La estrategia de Bush fracasó, pero al menos tenía una que era el uso
unilateral del enorme poderío norteamericano para revertir la tendencia
declinante del liderazgo mundial de Estados Unidos. En el caso de Trump, hay un
interrogante previo porque a ciencia cierta nadie sabe cuál sería la misión
cumplida. O dicho en otros términos, en qué estrategia se enmarca este ataque
contra Siria que salvo por haber sido acompañado por Francia y Gran Bretaña, y
por duplicar la cantidad de misiles, es casi un calco del primer bombardeo que
ordenó contra Siria en abril de 2017 para honrar las “líneas rojas” que Obama
había abandonado.
En el plano interno, el ataque del pasado viernes ocurrió en un momento
particularmente convulsivo para la Casa Blanca que está en plena transición
hacia un gabinete donde priman los halcones como Pompeo y Bolton. Trump viene
de semanas agitadas en el plano judicial, acosado por el Rusiagate y la
supuesta relación con una famosa actriz porno que luego de recibir una suma
importante de dinero por parte del abogado del presidente se arrepintió de haber
vendido su silencio y ahora es una de las espadas del FBI.
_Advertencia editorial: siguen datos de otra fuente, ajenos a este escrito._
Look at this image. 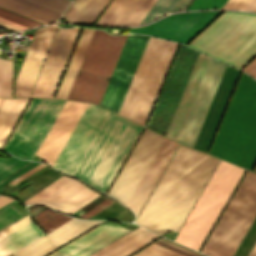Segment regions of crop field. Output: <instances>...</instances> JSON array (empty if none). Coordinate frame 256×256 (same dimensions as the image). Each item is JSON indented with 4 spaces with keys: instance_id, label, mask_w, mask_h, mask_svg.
Masks as SVG:
<instances>
[{
    "instance_id": "0765c3eb",
    "label": "crop field",
    "mask_w": 256,
    "mask_h": 256,
    "mask_svg": "<svg viewBox=\"0 0 256 256\" xmlns=\"http://www.w3.org/2000/svg\"><path fill=\"white\" fill-rule=\"evenodd\" d=\"M248 256H256V243Z\"/></svg>"
},
{
    "instance_id": "4a817a6b",
    "label": "crop field",
    "mask_w": 256,
    "mask_h": 256,
    "mask_svg": "<svg viewBox=\"0 0 256 256\" xmlns=\"http://www.w3.org/2000/svg\"><path fill=\"white\" fill-rule=\"evenodd\" d=\"M86 106V103L66 101L36 155L53 166Z\"/></svg>"
},
{
    "instance_id": "d1516ede",
    "label": "crop field",
    "mask_w": 256,
    "mask_h": 256,
    "mask_svg": "<svg viewBox=\"0 0 256 256\" xmlns=\"http://www.w3.org/2000/svg\"><path fill=\"white\" fill-rule=\"evenodd\" d=\"M108 110L88 104L85 112L54 164L57 170L72 176Z\"/></svg>"
},
{
    "instance_id": "25e5ab78",
    "label": "crop field",
    "mask_w": 256,
    "mask_h": 256,
    "mask_svg": "<svg viewBox=\"0 0 256 256\" xmlns=\"http://www.w3.org/2000/svg\"><path fill=\"white\" fill-rule=\"evenodd\" d=\"M39 163H35L32 162L30 165L26 166L25 168L19 170L18 172L14 173L13 175L9 176L8 178H6L5 180H3L2 182H0V187L2 185H4L5 183H7L8 181H10L11 179L21 175L22 173L26 172L27 170L31 169L32 167L36 166Z\"/></svg>"
},
{
    "instance_id": "4177f3b9",
    "label": "crop field",
    "mask_w": 256,
    "mask_h": 256,
    "mask_svg": "<svg viewBox=\"0 0 256 256\" xmlns=\"http://www.w3.org/2000/svg\"><path fill=\"white\" fill-rule=\"evenodd\" d=\"M93 31L92 29H83L56 98H66Z\"/></svg>"
},
{
    "instance_id": "412701ff",
    "label": "crop field",
    "mask_w": 256,
    "mask_h": 256,
    "mask_svg": "<svg viewBox=\"0 0 256 256\" xmlns=\"http://www.w3.org/2000/svg\"><path fill=\"white\" fill-rule=\"evenodd\" d=\"M188 46L241 69L256 55V14L225 11Z\"/></svg>"
},
{
    "instance_id": "e1d0b9f6",
    "label": "crop field",
    "mask_w": 256,
    "mask_h": 256,
    "mask_svg": "<svg viewBox=\"0 0 256 256\" xmlns=\"http://www.w3.org/2000/svg\"><path fill=\"white\" fill-rule=\"evenodd\" d=\"M1 99V98H0Z\"/></svg>"
},
{
    "instance_id": "eef30255",
    "label": "crop field",
    "mask_w": 256,
    "mask_h": 256,
    "mask_svg": "<svg viewBox=\"0 0 256 256\" xmlns=\"http://www.w3.org/2000/svg\"><path fill=\"white\" fill-rule=\"evenodd\" d=\"M41 232L30 222L0 240V256H7L37 237Z\"/></svg>"
},
{
    "instance_id": "3316defc",
    "label": "crop field",
    "mask_w": 256,
    "mask_h": 256,
    "mask_svg": "<svg viewBox=\"0 0 256 256\" xmlns=\"http://www.w3.org/2000/svg\"><path fill=\"white\" fill-rule=\"evenodd\" d=\"M197 54L193 50L180 46L147 125L148 127L165 134Z\"/></svg>"
},
{
    "instance_id": "c21b1889",
    "label": "crop field",
    "mask_w": 256,
    "mask_h": 256,
    "mask_svg": "<svg viewBox=\"0 0 256 256\" xmlns=\"http://www.w3.org/2000/svg\"><path fill=\"white\" fill-rule=\"evenodd\" d=\"M144 229L142 228H137L134 231L128 233L127 235L123 236L122 238L116 240L115 242L111 243L110 245L106 246L105 248L99 250L98 252L94 253L91 256H100L101 254L107 252L108 250L114 248L115 246L119 245L120 243L126 241L127 239L133 237L134 235L138 234L139 232L143 231Z\"/></svg>"
},
{
    "instance_id": "34b2d1b8",
    "label": "crop field",
    "mask_w": 256,
    "mask_h": 256,
    "mask_svg": "<svg viewBox=\"0 0 256 256\" xmlns=\"http://www.w3.org/2000/svg\"><path fill=\"white\" fill-rule=\"evenodd\" d=\"M141 128L109 111L73 176L105 192Z\"/></svg>"
},
{
    "instance_id": "214f88e0",
    "label": "crop field",
    "mask_w": 256,
    "mask_h": 256,
    "mask_svg": "<svg viewBox=\"0 0 256 256\" xmlns=\"http://www.w3.org/2000/svg\"><path fill=\"white\" fill-rule=\"evenodd\" d=\"M103 221H81L70 219L34 243L15 252L18 256H45L66 242L85 233Z\"/></svg>"
},
{
    "instance_id": "5866460e",
    "label": "crop field",
    "mask_w": 256,
    "mask_h": 256,
    "mask_svg": "<svg viewBox=\"0 0 256 256\" xmlns=\"http://www.w3.org/2000/svg\"><path fill=\"white\" fill-rule=\"evenodd\" d=\"M0 18L6 21L12 22L14 24H17L19 26H22L24 28L40 25L39 23H36L20 15H17L15 13H12L3 9H0Z\"/></svg>"
},
{
    "instance_id": "0f1d7ab4",
    "label": "crop field",
    "mask_w": 256,
    "mask_h": 256,
    "mask_svg": "<svg viewBox=\"0 0 256 256\" xmlns=\"http://www.w3.org/2000/svg\"><path fill=\"white\" fill-rule=\"evenodd\" d=\"M3 99H4V98H2V99H1V101H0V105H1V103H2V101H3Z\"/></svg>"
},
{
    "instance_id": "dafd665d",
    "label": "crop field",
    "mask_w": 256,
    "mask_h": 256,
    "mask_svg": "<svg viewBox=\"0 0 256 256\" xmlns=\"http://www.w3.org/2000/svg\"><path fill=\"white\" fill-rule=\"evenodd\" d=\"M156 0H113L96 24H139Z\"/></svg>"
},
{
    "instance_id": "22f410ed",
    "label": "crop field",
    "mask_w": 256,
    "mask_h": 256,
    "mask_svg": "<svg viewBox=\"0 0 256 256\" xmlns=\"http://www.w3.org/2000/svg\"><path fill=\"white\" fill-rule=\"evenodd\" d=\"M148 38L144 35L128 36L101 106L118 112Z\"/></svg>"
},
{
    "instance_id": "7b73153f",
    "label": "crop field",
    "mask_w": 256,
    "mask_h": 256,
    "mask_svg": "<svg viewBox=\"0 0 256 256\" xmlns=\"http://www.w3.org/2000/svg\"><path fill=\"white\" fill-rule=\"evenodd\" d=\"M0 22H3V23H5V24H8V25H11V26H13V27H15V28H17V29H23V28H21V27H19V26H16V25H13V24H11V23H8V22H5V21H3V20H0Z\"/></svg>"
},
{
    "instance_id": "028f5c9d",
    "label": "crop field",
    "mask_w": 256,
    "mask_h": 256,
    "mask_svg": "<svg viewBox=\"0 0 256 256\" xmlns=\"http://www.w3.org/2000/svg\"><path fill=\"white\" fill-rule=\"evenodd\" d=\"M255 230H256V218H255V220L253 221L252 225L250 226L248 232L246 233L244 239L242 240V242H241L240 246L238 247V249H237L236 253L234 254V256H240V255L242 254V252L244 251L245 247H246L247 244L249 243V241H250L252 235L254 234ZM255 234H256V232H255ZM255 234L253 235L252 239L254 238ZM252 239H251V241H252ZM251 241H250V243H251ZM255 241H256V236H255L254 240L252 241L251 245H250V243L248 244V246L250 245L249 248H248V246L246 247L245 251H246L247 248H248V250L246 251V253H245V251H244L241 256H243L244 253H245L244 256H247V255H248V253L250 252L251 248L253 247Z\"/></svg>"
},
{
    "instance_id": "28ad6ade",
    "label": "crop field",
    "mask_w": 256,
    "mask_h": 256,
    "mask_svg": "<svg viewBox=\"0 0 256 256\" xmlns=\"http://www.w3.org/2000/svg\"><path fill=\"white\" fill-rule=\"evenodd\" d=\"M163 140L164 137L145 128L108 195L126 205Z\"/></svg>"
},
{
    "instance_id": "1d79db26",
    "label": "crop field",
    "mask_w": 256,
    "mask_h": 256,
    "mask_svg": "<svg viewBox=\"0 0 256 256\" xmlns=\"http://www.w3.org/2000/svg\"><path fill=\"white\" fill-rule=\"evenodd\" d=\"M60 176H61L60 174L57 175L54 179L50 180L49 182H47L46 184H44L43 186H41V187H40L39 189H37L34 193H32V194L30 193V194H31V195L29 194L30 196H29V195H27V196L31 197L32 195L36 194L38 191H40L41 189H43L45 186H47L48 184H50L52 181H54L55 179L59 178ZM27 196H26V197H27ZM29 197H27V198H29ZM27 198H25V199H27ZM25 199H23V200H25ZM23 200H22V201H23Z\"/></svg>"
},
{
    "instance_id": "db79e9e6",
    "label": "crop field",
    "mask_w": 256,
    "mask_h": 256,
    "mask_svg": "<svg viewBox=\"0 0 256 256\" xmlns=\"http://www.w3.org/2000/svg\"><path fill=\"white\" fill-rule=\"evenodd\" d=\"M0 25L3 26V27H6V28H8V29H11V30H13V31H18L17 29H15V28H13V27H11V26L5 25V24H3V23H0Z\"/></svg>"
},
{
    "instance_id": "bc2a9ffb",
    "label": "crop field",
    "mask_w": 256,
    "mask_h": 256,
    "mask_svg": "<svg viewBox=\"0 0 256 256\" xmlns=\"http://www.w3.org/2000/svg\"><path fill=\"white\" fill-rule=\"evenodd\" d=\"M56 29L54 26H48L36 30L30 49L16 79L15 96H29Z\"/></svg>"
},
{
    "instance_id": "5d738f31",
    "label": "crop field",
    "mask_w": 256,
    "mask_h": 256,
    "mask_svg": "<svg viewBox=\"0 0 256 256\" xmlns=\"http://www.w3.org/2000/svg\"><path fill=\"white\" fill-rule=\"evenodd\" d=\"M145 250L149 251V252H152L154 254H157L159 256H181V255H178L174 252H171L167 249H164L162 247H159L155 244L149 246L148 248H146Z\"/></svg>"
},
{
    "instance_id": "8a807250",
    "label": "crop field",
    "mask_w": 256,
    "mask_h": 256,
    "mask_svg": "<svg viewBox=\"0 0 256 256\" xmlns=\"http://www.w3.org/2000/svg\"><path fill=\"white\" fill-rule=\"evenodd\" d=\"M217 162L179 145L135 222L160 235L178 232Z\"/></svg>"
},
{
    "instance_id": "a9b5d70f",
    "label": "crop field",
    "mask_w": 256,
    "mask_h": 256,
    "mask_svg": "<svg viewBox=\"0 0 256 256\" xmlns=\"http://www.w3.org/2000/svg\"><path fill=\"white\" fill-rule=\"evenodd\" d=\"M0 7L42 23L54 22L60 13L26 0H0Z\"/></svg>"
},
{
    "instance_id": "bd1437ed",
    "label": "crop field",
    "mask_w": 256,
    "mask_h": 256,
    "mask_svg": "<svg viewBox=\"0 0 256 256\" xmlns=\"http://www.w3.org/2000/svg\"><path fill=\"white\" fill-rule=\"evenodd\" d=\"M34 217L37 220L38 224L43 227L45 232H48L62 225L65 221L71 218L68 216L60 215L48 208L44 209Z\"/></svg>"
},
{
    "instance_id": "9d1cf04e",
    "label": "crop field",
    "mask_w": 256,
    "mask_h": 256,
    "mask_svg": "<svg viewBox=\"0 0 256 256\" xmlns=\"http://www.w3.org/2000/svg\"><path fill=\"white\" fill-rule=\"evenodd\" d=\"M13 199L0 196V207L12 201Z\"/></svg>"
},
{
    "instance_id": "92a150f3",
    "label": "crop field",
    "mask_w": 256,
    "mask_h": 256,
    "mask_svg": "<svg viewBox=\"0 0 256 256\" xmlns=\"http://www.w3.org/2000/svg\"><path fill=\"white\" fill-rule=\"evenodd\" d=\"M177 146L178 143L165 138L140 183L132 194L127 206L133 210L136 216Z\"/></svg>"
},
{
    "instance_id": "dbb93151",
    "label": "crop field",
    "mask_w": 256,
    "mask_h": 256,
    "mask_svg": "<svg viewBox=\"0 0 256 256\" xmlns=\"http://www.w3.org/2000/svg\"><path fill=\"white\" fill-rule=\"evenodd\" d=\"M159 241H161V242H163V243H166V244H168V245H171V246H173V247H175V248H178V249H180V250H182V251H185V252H187V253H190V254H192V255H194V256H202V255L197 254V253H195V252H192V251H190V250H188V249H185V248H183V247H180V246H178V245H176V244H173V243H171V242H168V241H166V240H164V239H161V240H159Z\"/></svg>"
},
{
    "instance_id": "750c4746",
    "label": "crop field",
    "mask_w": 256,
    "mask_h": 256,
    "mask_svg": "<svg viewBox=\"0 0 256 256\" xmlns=\"http://www.w3.org/2000/svg\"><path fill=\"white\" fill-rule=\"evenodd\" d=\"M190 0H158L141 24L153 21L166 12L184 10Z\"/></svg>"
},
{
    "instance_id": "1d83c4d3",
    "label": "crop field",
    "mask_w": 256,
    "mask_h": 256,
    "mask_svg": "<svg viewBox=\"0 0 256 256\" xmlns=\"http://www.w3.org/2000/svg\"><path fill=\"white\" fill-rule=\"evenodd\" d=\"M0 97H12V62L1 58Z\"/></svg>"
},
{
    "instance_id": "00972430",
    "label": "crop field",
    "mask_w": 256,
    "mask_h": 256,
    "mask_svg": "<svg viewBox=\"0 0 256 256\" xmlns=\"http://www.w3.org/2000/svg\"><path fill=\"white\" fill-rule=\"evenodd\" d=\"M209 57L199 54L198 59L196 61V64L194 66V69L192 71V74L189 78V81L187 83V86L185 88V91L183 93V96L181 98V101L179 103V106L177 108V111L175 113V116L172 120V123L170 125V128L167 133V137L173 139L176 141V138L178 136V133L181 129V126L183 124V121L186 117V114L188 112V109L191 105V102L193 100V97L195 95V92L198 88V85L200 83V80L203 76V73L205 71V68L208 64Z\"/></svg>"
},
{
    "instance_id": "03da06ac",
    "label": "crop field",
    "mask_w": 256,
    "mask_h": 256,
    "mask_svg": "<svg viewBox=\"0 0 256 256\" xmlns=\"http://www.w3.org/2000/svg\"><path fill=\"white\" fill-rule=\"evenodd\" d=\"M28 222H30L29 216L26 215L23 218L17 220L16 222L12 223L11 225L7 226L6 228L2 229L0 231V239Z\"/></svg>"
},
{
    "instance_id": "733c2abd",
    "label": "crop field",
    "mask_w": 256,
    "mask_h": 256,
    "mask_svg": "<svg viewBox=\"0 0 256 256\" xmlns=\"http://www.w3.org/2000/svg\"><path fill=\"white\" fill-rule=\"evenodd\" d=\"M220 12L205 11L174 14L151 25L133 28L131 32L151 34L185 44L197 35Z\"/></svg>"
},
{
    "instance_id": "78b8030e",
    "label": "crop field",
    "mask_w": 256,
    "mask_h": 256,
    "mask_svg": "<svg viewBox=\"0 0 256 256\" xmlns=\"http://www.w3.org/2000/svg\"><path fill=\"white\" fill-rule=\"evenodd\" d=\"M125 210H126V209H125ZM125 210H123L122 212H124ZM122 212H120V213H122ZM120 213H119V214H120ZM119 214H117V215H119ZM117 215H115L114 217H116ZM114 217H112V218H114ZM112 218H111V219H112Z\"/></svg>"
},
{
    "instance_id": "730fd06b",
    "label": "crop field",
    "mask_w": 256,
    "mask_h": 256,
    "mask_svg": "<svg viewBox=\"0 0 256 256\" xmlns=\"http://www.w3.org/2000/svg\"><path fill=\"white\" fill-rule=\"evenodd\" d=\"M29 98H5L0 107V148Z\"/></svg>"
},
{
    "instance_id": "cbeb9de0",
    "label": "crop field",
    "mask_w": 256,
    "mask_h": 256,
    "mask_svg": "<svg viewBox=\"0 0 256 256\" xmlns=\"http://www.w3.org/2000/svg\"><path fill=\"white\" fill-rule=\"evenodd\" d=\"M226 65L210 59L177 141L193 146Z\"/></svg>"
},
{
    "instance_id": "0bd39190",
    "label": "crop field",
    "mask_w": 256,
    "mask_h": 256,
    "mask_svg": "<svg viewBox=\"0 0 256 256\" xmlns=\"http://www.w3.org/2000/svg\"><path fill=\"white\" fill-rule=\"evenodd\" d=\"M57 174L58 173H56L53 169L49 167L41 172L39 175L31 179L30 182L32 184L28 185L27 187L35 190Z\"/></svg>"
},
{
    "instance_id": "5142ce71",
    "label": "crop field",
    "mask_w": 256,
    "mask_h": 256,
    "mask_svg": "<svg viewBox=\"0 0 256 256\" xmlns=\"http://www.w3.org/2000/svg\"><path fill=\"white\" fill-rule=\"evenodd\" d=\"M80 29H58L30 97L53 96Z\"/></svg>"
},
{
    "instance_id": "425ffa30",
    "label": "crop field",
    "mask_w": 256,
    "mask_h": 256,
    "mask_svg": "<svg viewBox=\"0 0 256 256\" xmlns=\"http://www.w3.org/2000/svg\"><path fill=\"white\" fill-rule=\"evenodd\" d=\"M250 0H228L223 8L245 9Z\"/></svg>"
},
{
    "instance_id": "e52e79f7",
    "label": "crop field",
    "mask_w": 256,
    "mask_h": 256,
    "mask_svg": "<svg viewBox=\"0 0 256 256\" xmlns=\"http://www.w3.org/2000/svg\"><path fill=\"white\" fill-rule=\"evenodd\" d=\"M256 216V173L247 171L201 253L233 256Z\"/></svg>"
},
{
    "instance_id": "ae1a2a85",
    "label": "crop field",
    "mask_w": 256,
    "mask_h": 256,
    "mask_svg": "<svg viewBox=\"0 0 256 256\" xmlns=\"http://www.w3.org/2000/svg\"><path fill=\"white\" fill-rule=\"evenodd\" d=\"M119 226L101 224L48 256H69Z\"/></svg>"
},
{
    "instance_id": "dd49c442",
    "label": "crop field",
    "mask_w": 256,
    "mask_h": 256,
    "mask_svg": "<svg viewBox=\"0 0 256 256\" xmlns=\"http://www.w3.org/2000/svg\"><path fill=\"white\" fill-rule=\"evenodd\" d=\"M152 39L153 38L150 37L148 40L128 91L118 112L119 114L142 125L146 120V117L149 113L151 105L154 101L156 93L159 89L177 44L158 38H154L153 41Z\"/></svg>"
},
{
    "instance_id": "120bbe31",
    "label": "crop field",
    "mask_w": 256,
    "mask_h": 256,
    "mask_svg": "<svg viewBox=\"0 0 256 256\" xmlns=\"http://www.w3.org/2000/svg\"><path fill=\"white\" fill-rule=\"evenodd\" d=\"M128 231L129 230L119 227L118 229L112 231L111 233L93 242L92 244L88 245L87 247L81 249L80 251L74 253L71 256H88L89 254L93 253L94 251L98 250L99 248L115 240L116 238L120 237Z\"/></svg>"
},
{
    "instance_id": "ae633e8c",
    "label": "crop field",
    "mask_w": 256,
    "mask_h": 256,
    "mask_svg": "<svg viewBox=\"0 0 256 256\" xmlns=\"http://www.w3.org/2000/svg\"><path fill=\"white\" fill-rule=\"evenodd\" d=\"M256 170V169H255Z\"/></svg>"
},
{
    "instance_id": "d8731c3e",
    "label": "crop field",
    "mask_w": 256,
    "mask_h": 256,
    "mask_svg": "<svg viewBox=\"0 0 256 256\" xmlns=\"http://www.w3.org/2000/svg\"><path fill=\"white\" fill-rule=\"evenodd\" d=\"M126 36L94 31L66 99L99 103Z\"/></svg>"
},
{
    "instance_id": "447ae74e",
    "label": "crop field",
    "mask_w": 256,
    "mask_h": 256,
    "mask_svg": "<svg viewBox=\"0 0 256 256\" xmlns=\"http://www.w3.org/2000/svg\"><path fill=\"white\" fill-rule=\"evenodd\" d=\"M134 256H157V255H154L152 253H149V252L143 250V251H141L140 253H138V254H136Z\"/></svg>"
},
{
    "instance_id": "d3111659",
    "label": "crop field",
    "mask_w": 256,
    "mask_h": 256,
    "mask_svg": "<svg viewBox=\"0 0 256 256\" xmlns=\"http://www.w3.org/2000/svg\"><path fill=\"white\" fill-rule=\"evenodd\" d=\"M159 236L145 230L102 256H128Z\"/></svg>"
},
{
    "instance_id": "ac0d7876",
    "label": "crop field",
    "mask_w": 256,
    "mask_h": 256,
    "mask_svg": "<svg viewBox=\"0 0 256 256\" xmlns=\"http://www.w3.org/2000/svg\"><path fill=\"white\" fill-rule=\"evenodd\" d=\"M209 153L249 170L256 159V81L245 73Z\"/></svg>"
},
{
    "instance_id": "b80d0937",
    "label": "crop field",
    "mask_w": 256,
    "mask_h": 256,
    "mask_svg": "<svg viewBox=\"0 0 256 256\" xmlns=\"http://www.w3.org/2000/svg\"><path fill=\"white\" fill-rule=\"evenodd\" d=\"M87 2L88 0H74L62 17L73 22Z\"/></svg>"
},
{
    "instance_id": "1f2cbd36",
    "label": "crop field",
    "mask_w": 256,
    "mask_h": 256,
    "mask_svg": "<svg viewBox=\"0 0 256 256\" xmlns=\"http://www.w3.org/2000/svg\"><path fill=\"white\" fill-rule=\"evenodd\" d=\"M106 197L103 196H98L96 199H94L93 201H91L89 204H87L86 206H84L81 210L83 211H88L89 209H91L92 207H94L95 205H97L98 203H100L102 200H104Z\"/></svg>"
},
{
    "instance_id": "73cf0c24",
    "label": "crop field",
    "mask_w": 256,
    "mask_h": 256,
    "mask_svg": "<svg viewBox=\"0 0 256 256\" xmlns=\"http://www.w3.org/2000/svg\"><path fill=\"white\" fill-rule=\"evenodd\" d=\"M242 70L247 72L249 75L256 79V58H254L247 66H245Z\"/></svg>"
},
{
    "instance_id": "b54c1fbb",
    "label": "crop field",
    "mask_w": 256,
    "mask_h": 256,
    "mask_svg": "<svg viewBox=\"0 0 256 256\" xmlns=\"http://www.w3.org/2000/svg\"><path fill=\"white\" fill-rule=\"evenodd\" d=\"M123 209H125L123 206L115 202L111 206H109L107 209H105L103 212L101 213L99 212L100 214L96 215L95 217L108 219Z\"/></svg>"
},
{
    "instance_id": "0fb4a251",
    "label": "crop field",
    "mask_w": 256,
    "mask_h": 256,
    "mask_svg": "<svg viewBox=\"0 0 256 256\" xmlns=\"http://www.w3.org/2000/svg\"><path fill=\"white\" fill-rule=\"evenodd\" d=\"M155 244H157V245H159V246H162V247H164V248H167V249H169V250H171V251H174V252H176V253H178V254H181V255H183V256H192V255L187 254V253H185V252H182V251H180V250H178V249H175V248H173V247H171V246H168V245H166V244H163V243H161V242H159V241L155 242Z\"/></svg>"
},
{
    "instance_id": "5a996713",
    "label": "crop field",
    "mask_w": 256,
    "mask_h": 256,
    "mask_svg": "<svg viewBox=\"0 0 256 256\" xmlns=\"http://www.w3.org/2000/svg\"><path fill=\"white\" fill-rule=\"evenodd\" d=\"M65 101L32 98L4 150L32 159Z\"/></svg>"
},
{
    "instance_id": "d9b57169",
    "label": "crop field",
    "mask_w": 256,
    "mask_h": 256,
    "mask_svg": "<svg viewBox=\"0 0 256 256\" xmlns=\"http://www.w3.org/2000/svg\"><path fill=\"white\" fill-rule=\"evenodd\" d=\"M98 195L100 194L84 184L62 176L24 202L28 204L43 203L61 212L71 214Z\"/></svg>"
},
{
    "instance_id": "d23c7cc5",
    "label": "crop field",
    "mask_w": 256,
    "mask_h": 256,
    "mask_svg": "<svg viewBox=\"0 0 256 256\" xmlns=\"http://www.w3.org/2000/svg\"><path fill=\"white\" fill-rule=\"evenodd\" d=\"M112 202H114V201L109 199V198H107L103 202L98 204L96 207L91 209L89 212H87L84 215H82L81 217L82 218H90L91 216H93L94 214H96L97 212H99L100 210H102L103 208H105L106 206L111 204Z\"/></svg>"
},
{
    "instance_id": "f4fd0767",
    "label": "crop field",
    "mask_w": 256,
    "mask_h": 256,
    "mask_svg": "<svg viewBox=\"0 0 256 256\" xmlns=\"http://www.w3.org/2000/svg\"><path fill=\"white\" fill-rule=\"evenodd\" d=\"M243 172L220 160L174 241L199 251Z\"/></svg>"
},
{
    "instance_id": "e1f06a70",
    "label": "crop field",
    "mask_w": 256,
    "mask_h": 256,
    "mask_svg": "<svg viewBox=\"0 0 256 256\" xmlns=\"http://www.w3.org/2000/svg\"><path fill=\"white\" fill-rule=\"evenodd\" d=\"M10 206L0 211V229L22 217L20 213Z\"/></svg>"
},
{
    "instance_id": "89e229c0",
    "label": "crop field",
    "mask_w": 256,
    "mask_h": 256,
    "mask_svg": "<svg viewBox=\"0 0 256 256\" xmlns=\"http://www.w3.org/2000/svg\"><path fill=\"white\" fill-rule=\"evenodd\" d=\"M45 165H46V164L41 163V164L37 165L36 167H34L33 169H31V170H29L28 172H26L25 174H23V175H21V176L15 178V179H14L13 181H11V182L14 184V183L18 182L19 180L25 178L26 176L30 175L31 173L35 172L36 170L42 168V167L45 166Z\"/></svg>"
},
{
    "instance_id": "d32e631a",
    "label": "crop field",
    "mask_w": 256,
    "mask_h": 256,
    "mask_svg": "<svg viewBox=\"0 0 256 256\" xmlns=\"http://www.w3.org/2000/svg\"><path fill=\"white\" fill-rule=\"evenodd\" d=\"M28 163H30V161L17 159L13 156L8 160L0 158V181Z\"/></svg>"
},
{
    "instance_id": "c035e120",
    "label": "crop field",
    "mask_w": 256,
    "mask_h": 256,
    "mask_svg": "<svg viewBox=\"0 0 256 256\" xmlns=\"http://www.w3.org/2000/svg\"><path fill=\"white\" fill-rule=\"evenodd\" d=\"M226 0H194L187 10L203 8H221Z\"/></svg>"
}]
</instances>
En vísperas de decidir el ataque en los suburbios de Damasco, el
presidente dividió su tiempo entre acompañar por Twitter los “bonitos misiles”
con una retórica inflamada contra Rusia e Irán, y anticiparse a la publicación
de un nuevo libro que lo denigra, esta vez se trata de las memorias de James B.
Comey, el segundo en la jerarquía del FBI despedido por Trump. El hombre es muy
memorioso al recordar con lujo de detalles diversos escándalos sexuales
atribuidos en suelo ruso al magnate, el lado divertido de su supuesta relación
con el régimen de Putin para hacerse de la presidencia norteamericana.
En el plano externo Trump tiene varios desafíos por delante con
resultado incierto, lo que sumado a los conatos de guerras comerciales, sobre
todo con China, le da la situación un carácter volátil. El más importante de
estos desafíos es la eventual cumbre con el líder norcoreano Kim Jong Un, a la
que a Trump no le conviene llegar con el antecedente de haberse retirado casi
sin combate de uno de los principales escenarios de la geopolítica mundial. Y
próximamente deberá decidir si se retira del acuerdo nuclear con Irán lo que
daría aire a la alianza anti iraní que reúne a Estados Unidos con Israel, Arabia
Saudita, Emiratos Árabes Unidos y Qatar.
En Siria, la conquista de Ghouta oriental parece estar indicando que la
situación se inclina hacia una victoria de Assad, y detrás de él de Rusia, Irán
y también Turquía, que tardíamente se ha unido a la coalición que le podría
garantizar aplastar las aspiraciones independentistas de los kurdos. Recordemos
que Turquía, un aliado de la OTAN, viene de lanzar su propia guerra en Afrin,
contra las milicias kurdas, que son los principales aliados de Estados Unidos en
Siria.
La posibilidad de que sean Rusia e Irán los que dirijan la posguerra
siria fortalece objetivamente la proyección regional del régimen de los
ayatolas y de sus aliados y satélites (como las milicias de Hezbollah). A la
vez le permite a Putin aparecer como el artífice de la derrota del Estado
Islámico y alimentar el sueño de restaurar el estatus de gran potencia de
Rusia. Es esta “pax ruso iraní” lo que intenta obstruir Estados Unidos y sus
aliados occidentales y regionales. Estas contradicciones son las que
reactualizan los riesgos de profundizar un conflicto regional que hace tiempo
se ha vuelto internacional.
Lo cierto es que la guerra civil en Siria, que ha entrado en su octavo
año, tiene a todos luces un carácter completamente reaccionario. Lo que comenzó
como un levantamiento democrático popular contra el régimen dictatorial de
Assad degeneró en una guerra multifacética donde las potencias mundiales y
regionales pugnan por sus intereses. Y es la población civil la que está
pagando el precio con 500.000 muertos, 12 millones de refugiados y desplazados
y una destrucción sin precedentes que será el negocio futuro de los vencedores.